___ Available data ___

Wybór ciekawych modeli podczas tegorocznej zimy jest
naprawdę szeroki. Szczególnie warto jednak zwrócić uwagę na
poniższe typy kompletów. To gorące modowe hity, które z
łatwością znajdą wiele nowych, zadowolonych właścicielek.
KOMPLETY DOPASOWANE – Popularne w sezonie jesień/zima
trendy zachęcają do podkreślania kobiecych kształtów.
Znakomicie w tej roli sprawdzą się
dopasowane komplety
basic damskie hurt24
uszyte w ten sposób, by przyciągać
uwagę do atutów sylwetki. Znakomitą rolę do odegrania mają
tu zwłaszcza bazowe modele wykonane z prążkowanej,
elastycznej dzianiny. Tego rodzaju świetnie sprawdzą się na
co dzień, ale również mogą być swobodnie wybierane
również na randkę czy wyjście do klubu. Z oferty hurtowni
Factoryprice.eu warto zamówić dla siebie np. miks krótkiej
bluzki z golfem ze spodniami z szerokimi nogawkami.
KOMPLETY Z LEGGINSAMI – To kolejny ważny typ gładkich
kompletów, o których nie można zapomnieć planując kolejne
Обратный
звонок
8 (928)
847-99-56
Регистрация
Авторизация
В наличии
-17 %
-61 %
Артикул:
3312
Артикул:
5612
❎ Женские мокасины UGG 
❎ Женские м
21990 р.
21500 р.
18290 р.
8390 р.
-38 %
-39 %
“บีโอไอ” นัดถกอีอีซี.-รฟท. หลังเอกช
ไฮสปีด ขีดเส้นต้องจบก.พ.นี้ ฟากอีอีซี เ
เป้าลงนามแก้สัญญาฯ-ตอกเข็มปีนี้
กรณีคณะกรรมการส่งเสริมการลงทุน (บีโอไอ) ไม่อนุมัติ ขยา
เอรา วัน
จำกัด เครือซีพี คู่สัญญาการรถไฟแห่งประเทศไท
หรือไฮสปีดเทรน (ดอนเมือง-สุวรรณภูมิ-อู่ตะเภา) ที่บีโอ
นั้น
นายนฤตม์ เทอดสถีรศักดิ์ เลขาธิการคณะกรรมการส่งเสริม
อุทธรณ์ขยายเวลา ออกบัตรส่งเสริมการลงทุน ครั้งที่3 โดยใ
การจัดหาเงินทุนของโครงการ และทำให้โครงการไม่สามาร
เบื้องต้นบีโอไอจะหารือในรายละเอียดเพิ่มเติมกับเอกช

___

### Instructions to follow
Copy whichever lines above contain the string "sprawdzą".

### Exercise response
Znakomicie w tej roli sprawdzą się
elastycznej dzianiny. Tego rodzaju świetnie sprawdzą się na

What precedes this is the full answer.